=== Section Start ===

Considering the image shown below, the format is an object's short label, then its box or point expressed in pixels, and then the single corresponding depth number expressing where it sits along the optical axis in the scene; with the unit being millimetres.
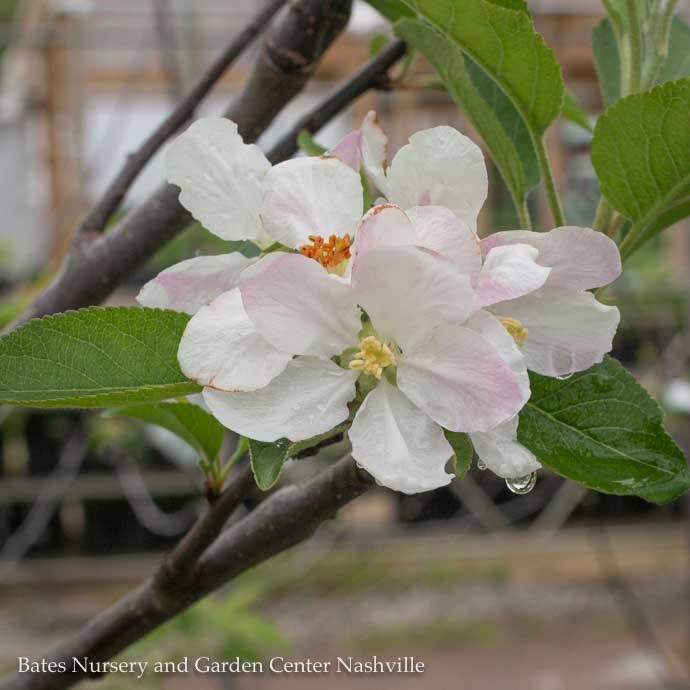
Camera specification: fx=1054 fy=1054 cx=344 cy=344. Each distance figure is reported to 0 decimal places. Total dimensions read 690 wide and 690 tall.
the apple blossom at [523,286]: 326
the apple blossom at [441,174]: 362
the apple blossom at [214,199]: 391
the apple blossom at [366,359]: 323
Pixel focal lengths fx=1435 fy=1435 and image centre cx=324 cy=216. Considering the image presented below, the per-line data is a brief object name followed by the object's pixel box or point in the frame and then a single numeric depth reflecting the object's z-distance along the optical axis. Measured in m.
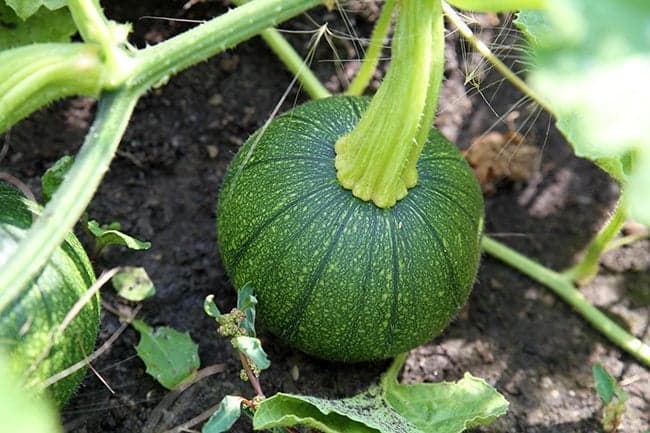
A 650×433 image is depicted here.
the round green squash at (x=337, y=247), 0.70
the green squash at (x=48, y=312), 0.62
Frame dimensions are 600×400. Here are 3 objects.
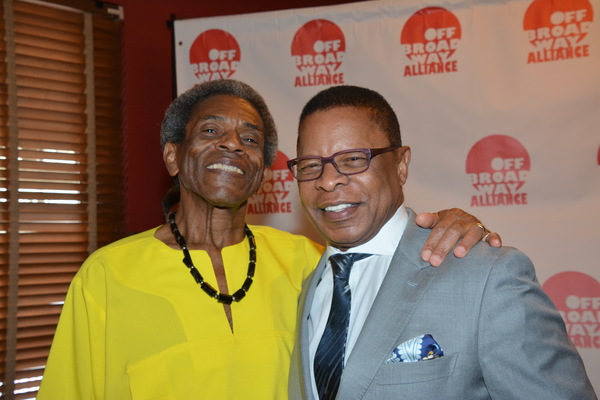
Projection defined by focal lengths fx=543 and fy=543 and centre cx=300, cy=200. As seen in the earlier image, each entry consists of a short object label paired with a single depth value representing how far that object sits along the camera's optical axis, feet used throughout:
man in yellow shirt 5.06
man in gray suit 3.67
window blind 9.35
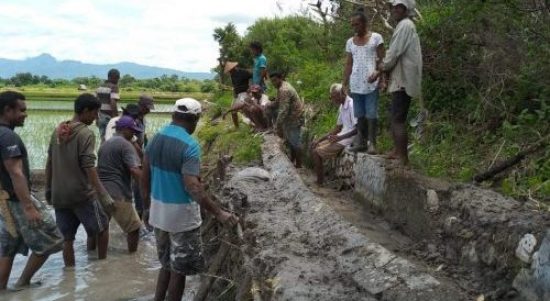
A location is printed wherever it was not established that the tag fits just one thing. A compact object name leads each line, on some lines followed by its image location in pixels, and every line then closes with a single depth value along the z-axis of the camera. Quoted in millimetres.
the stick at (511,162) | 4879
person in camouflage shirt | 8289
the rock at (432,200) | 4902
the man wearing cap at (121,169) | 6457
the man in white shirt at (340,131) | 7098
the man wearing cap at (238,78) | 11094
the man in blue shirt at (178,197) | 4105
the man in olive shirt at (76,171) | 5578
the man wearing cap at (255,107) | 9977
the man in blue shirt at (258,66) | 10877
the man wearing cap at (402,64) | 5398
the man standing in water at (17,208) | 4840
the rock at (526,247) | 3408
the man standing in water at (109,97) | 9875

=== Section End ===
=== Section Start ===

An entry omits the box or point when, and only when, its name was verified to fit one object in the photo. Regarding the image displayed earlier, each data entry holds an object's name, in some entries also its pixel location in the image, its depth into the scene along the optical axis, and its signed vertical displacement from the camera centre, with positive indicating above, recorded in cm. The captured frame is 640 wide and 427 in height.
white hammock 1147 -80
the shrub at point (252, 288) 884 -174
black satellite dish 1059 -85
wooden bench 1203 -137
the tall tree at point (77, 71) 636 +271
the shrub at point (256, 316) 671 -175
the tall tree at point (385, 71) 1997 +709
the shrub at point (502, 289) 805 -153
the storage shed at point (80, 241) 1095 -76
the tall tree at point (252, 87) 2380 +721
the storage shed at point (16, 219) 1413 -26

=== Section End ===

▶ _What is being asked_: What is needed is a copy of every line above in which "shrub" appears.

▶ _Result of this task_:
the shrub at point (252, 288) 884 -174
the shrub at point (256, 316) 671 -175
the shrub at point (502, 289) 805 -153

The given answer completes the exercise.